According to JEN Sharp will release its 3-year business plan on May 14, and then we'll know whether the OLED project is indeed included in their plan. The report says that Sharp plans to use "unique materials" that will make "clearer OLED images". Perhaps they mean SEL's and Sharp's new crystal structure innovation, used in the company's latest OLED prototypes.

In December 2012 we posted about Japan's Kyushu University new rare-metal free fluorescent OLED emitter materials that achieve 100% emission efficiency. Now the International Society for Optics and Photonics (SPIE) released a new video featuring Kyushu's professor Chihaya Adachi. Following a rather long introduction into his lab and his own biography, professor Adachi explains their thermally activated delayed fluorescence (TADF) technology (also called hyperfluorescence).

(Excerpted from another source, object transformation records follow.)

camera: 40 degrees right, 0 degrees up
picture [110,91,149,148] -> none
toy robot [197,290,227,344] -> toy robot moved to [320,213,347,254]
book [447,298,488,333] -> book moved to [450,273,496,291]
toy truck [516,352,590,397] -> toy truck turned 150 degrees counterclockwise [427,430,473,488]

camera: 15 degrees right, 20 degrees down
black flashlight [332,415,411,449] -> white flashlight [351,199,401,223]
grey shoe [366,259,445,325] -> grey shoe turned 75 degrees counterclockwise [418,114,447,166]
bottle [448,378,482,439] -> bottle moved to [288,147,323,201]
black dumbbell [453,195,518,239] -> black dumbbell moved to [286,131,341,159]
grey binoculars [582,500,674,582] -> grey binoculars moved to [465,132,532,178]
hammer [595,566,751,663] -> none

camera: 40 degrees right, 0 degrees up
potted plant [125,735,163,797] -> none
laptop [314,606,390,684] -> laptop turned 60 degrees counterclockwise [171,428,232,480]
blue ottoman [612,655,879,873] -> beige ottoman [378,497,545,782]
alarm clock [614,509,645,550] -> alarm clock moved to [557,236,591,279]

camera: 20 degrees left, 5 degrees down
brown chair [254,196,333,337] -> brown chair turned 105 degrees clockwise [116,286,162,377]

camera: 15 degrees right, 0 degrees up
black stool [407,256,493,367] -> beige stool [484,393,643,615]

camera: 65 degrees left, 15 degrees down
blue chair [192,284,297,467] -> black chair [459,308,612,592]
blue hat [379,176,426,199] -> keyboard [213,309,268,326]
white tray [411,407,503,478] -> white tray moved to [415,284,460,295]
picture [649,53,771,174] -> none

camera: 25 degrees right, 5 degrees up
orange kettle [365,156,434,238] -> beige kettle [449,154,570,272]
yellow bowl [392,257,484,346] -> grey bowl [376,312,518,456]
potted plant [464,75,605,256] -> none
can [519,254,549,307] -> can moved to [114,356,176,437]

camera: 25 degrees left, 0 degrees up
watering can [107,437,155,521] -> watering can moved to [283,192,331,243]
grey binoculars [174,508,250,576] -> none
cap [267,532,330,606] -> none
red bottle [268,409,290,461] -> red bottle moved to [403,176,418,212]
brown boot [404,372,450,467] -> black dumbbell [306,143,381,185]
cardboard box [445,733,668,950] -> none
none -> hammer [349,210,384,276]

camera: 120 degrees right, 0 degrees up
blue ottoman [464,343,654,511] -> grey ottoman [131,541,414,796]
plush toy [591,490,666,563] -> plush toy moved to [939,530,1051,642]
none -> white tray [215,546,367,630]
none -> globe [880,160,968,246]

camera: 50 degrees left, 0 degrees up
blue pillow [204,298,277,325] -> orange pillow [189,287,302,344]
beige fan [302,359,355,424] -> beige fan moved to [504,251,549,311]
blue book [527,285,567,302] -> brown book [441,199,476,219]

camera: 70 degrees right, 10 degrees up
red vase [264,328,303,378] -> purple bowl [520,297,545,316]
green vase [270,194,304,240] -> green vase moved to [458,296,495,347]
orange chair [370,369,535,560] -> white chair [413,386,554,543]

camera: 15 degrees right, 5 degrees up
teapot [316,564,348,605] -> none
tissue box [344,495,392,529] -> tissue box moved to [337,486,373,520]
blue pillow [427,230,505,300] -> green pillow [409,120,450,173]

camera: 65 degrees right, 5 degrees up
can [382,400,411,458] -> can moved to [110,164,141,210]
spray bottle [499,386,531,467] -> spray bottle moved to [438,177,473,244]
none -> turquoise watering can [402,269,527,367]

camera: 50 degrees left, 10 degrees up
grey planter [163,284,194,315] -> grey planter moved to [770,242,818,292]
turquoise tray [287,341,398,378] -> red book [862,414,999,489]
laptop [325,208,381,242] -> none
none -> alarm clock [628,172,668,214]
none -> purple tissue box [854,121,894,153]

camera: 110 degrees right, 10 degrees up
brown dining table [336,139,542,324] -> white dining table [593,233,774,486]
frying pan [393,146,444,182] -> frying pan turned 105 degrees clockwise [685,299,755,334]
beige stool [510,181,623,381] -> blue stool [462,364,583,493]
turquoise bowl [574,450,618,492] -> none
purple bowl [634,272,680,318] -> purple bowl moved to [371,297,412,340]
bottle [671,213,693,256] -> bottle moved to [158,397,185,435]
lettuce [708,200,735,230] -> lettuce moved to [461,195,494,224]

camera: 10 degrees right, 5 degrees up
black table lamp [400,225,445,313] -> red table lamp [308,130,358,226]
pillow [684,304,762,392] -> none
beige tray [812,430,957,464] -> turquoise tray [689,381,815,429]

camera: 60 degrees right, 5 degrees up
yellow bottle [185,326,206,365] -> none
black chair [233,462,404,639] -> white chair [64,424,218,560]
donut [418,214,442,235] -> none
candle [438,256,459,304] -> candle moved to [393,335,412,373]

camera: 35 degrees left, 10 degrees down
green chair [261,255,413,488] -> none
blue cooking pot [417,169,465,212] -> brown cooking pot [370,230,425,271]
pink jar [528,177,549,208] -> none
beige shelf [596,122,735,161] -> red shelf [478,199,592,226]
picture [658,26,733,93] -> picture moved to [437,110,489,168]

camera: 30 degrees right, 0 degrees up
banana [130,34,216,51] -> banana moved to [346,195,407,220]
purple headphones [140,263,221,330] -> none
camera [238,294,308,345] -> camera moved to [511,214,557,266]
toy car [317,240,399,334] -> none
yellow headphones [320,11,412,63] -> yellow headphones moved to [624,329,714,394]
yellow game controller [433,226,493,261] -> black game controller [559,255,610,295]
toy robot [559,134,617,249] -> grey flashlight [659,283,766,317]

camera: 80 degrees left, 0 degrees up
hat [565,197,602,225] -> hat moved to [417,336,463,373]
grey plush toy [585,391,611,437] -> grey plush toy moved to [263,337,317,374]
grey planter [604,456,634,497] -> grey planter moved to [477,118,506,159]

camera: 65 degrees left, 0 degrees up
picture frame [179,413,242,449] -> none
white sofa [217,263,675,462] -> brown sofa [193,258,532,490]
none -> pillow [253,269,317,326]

Adachi says that are seeking a commercialization partner, and they still need to study the degradation mechanism and expand the emission spectrum. Towards the end of this video you can view a couple of prototype monochrome (green) panels that use their new emitters.

Nanomarkets released a new white paper about solution-Processed OLEDs. They estimate that in order for the OLED market to grow significantly for TV and lighting applications, companies must adopt solution-processable materials. Soluble OLEDs have been researched for years with very little outcome outside of the lab. But Nanomarkets believes that the current problems can be fixed, and are worth fixing.

Soluble OLED materials and appropriate processes are being researched by Sumitomo, DuPont, Pioneer, UDC, Solvay, Marck and others. They estimate that the first panels to be made using these materials will be Pioneer's (together with Mitsubishi) OLED lighting panels - planned for 2014. Nanomarkets thinks that if Pioneer succeeded, it may push GE back into the OLED game with their own soluble material solutions. It's interesting that Nanomarkets does not mention Panasonic's OLED TV prototype that uses Sumitomo's P-OLED materials.

Last month we reported about the EU's new €11.2-million 3-year project called Flex-o-Fab that aims to help commercialize flexible OLEDs within six years. Today we hear that one of the project partners, UK's Epigem, will get €444,000 to produce anode film based on its existing Epimesh product. Epimesh features very low sheet resistance and high optical transparency.

Epimesh film is an ultra-fine metal mesh embedded into a polymer coating which is adhesively bonded onto one side of a flexible carrier film. Epigem says that light transmission (through both the metal grid and the polymer layers) is above 90%.